After that for six years he did all he could to break my relation with Trek. He is a guy who abuses of the system, even with his cancer, for his image, for his money. In my opinion, he's been protected by Verbruggen. In 2000 I heard that he gave $500,000 to UCI. In 1999 his urine is tested positive 6 times. In 2000 it's clear as the one of a baby. I don't think Armstrong is a mean guy, neither that he is a bad or a good person. But his way of saying "I train better than the others, I'm more motivated". The other riders are training as hard, but they don't have the same possibilities.

If you consider cycling for the past 30 or 40 years, since Merckx's years and before. People were training for 30,000 km, a hundred days a year. In 1990 I win the Tour after having suffered mononucleosis all winter long. I couldn't end a race. In april I was in bed and rode hardly one hour a day. And I came back in May, and was going up and down during the Giro d'Italia, then I was a lot better at the Tour of Switzerland and around the Tour, I was competitive. I won because I had a good team, good tactics. The secret of good training is to know how to work and rest, finding how you can stay fresh to reach your maximum at certain times. If you overtrain, you can also lose your strength and your sensations.

The body has some genetic capacities that training cannot change. You can't climb the Alpe d'Huez 20 times and then pretend that you can win the Tour because you did that. If your VO2max is 80, watts are there or not. In 1991 you see an increase in power outputs of 10-15% and then it just climbed more after. I was a pro for 14 years. The first year I was 3rd on the Dauphine Libere. I don't think I was any stronger 10 years later. I just had more experience to know how to reach my highest level with good timing.

That's why I'm mad at doping.
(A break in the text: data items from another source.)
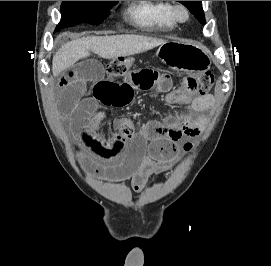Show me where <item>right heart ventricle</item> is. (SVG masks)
Returning a JSON list of instances; mask_svg holds the SVG:
<instances>
[{
	"instance_id": "right-heart-ventricle-1",
	"label": "right heart ventricle",
	"mask_w": 271,
	"mask_h": 266,
	"mask_svg": "<svg viewBox=\"0 0 271 266\" xmlns=\"http://www.w3.org/2000/svg\"><path fill=\"white\" fill-rule=\"evenodd\" d=\"M129 14L142 27L172 29L176 26L170 1H138L129 9Z\"/></svg>"
}]
</instances>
I saw my team Z win the team classification in the Tour 1990, and in 1991 we couldn't follow anymore. In the Giro we were all dead after two weeks and I quit. Even on the Tour de France my teammates lost 10 minutes in the first mountain stage. We know now that your hematocrit naturally decreases of around 10% on the Tour, while with EPO it can climb by 20%. In the end of the Tour it makes a difference. We couldn't fight against that.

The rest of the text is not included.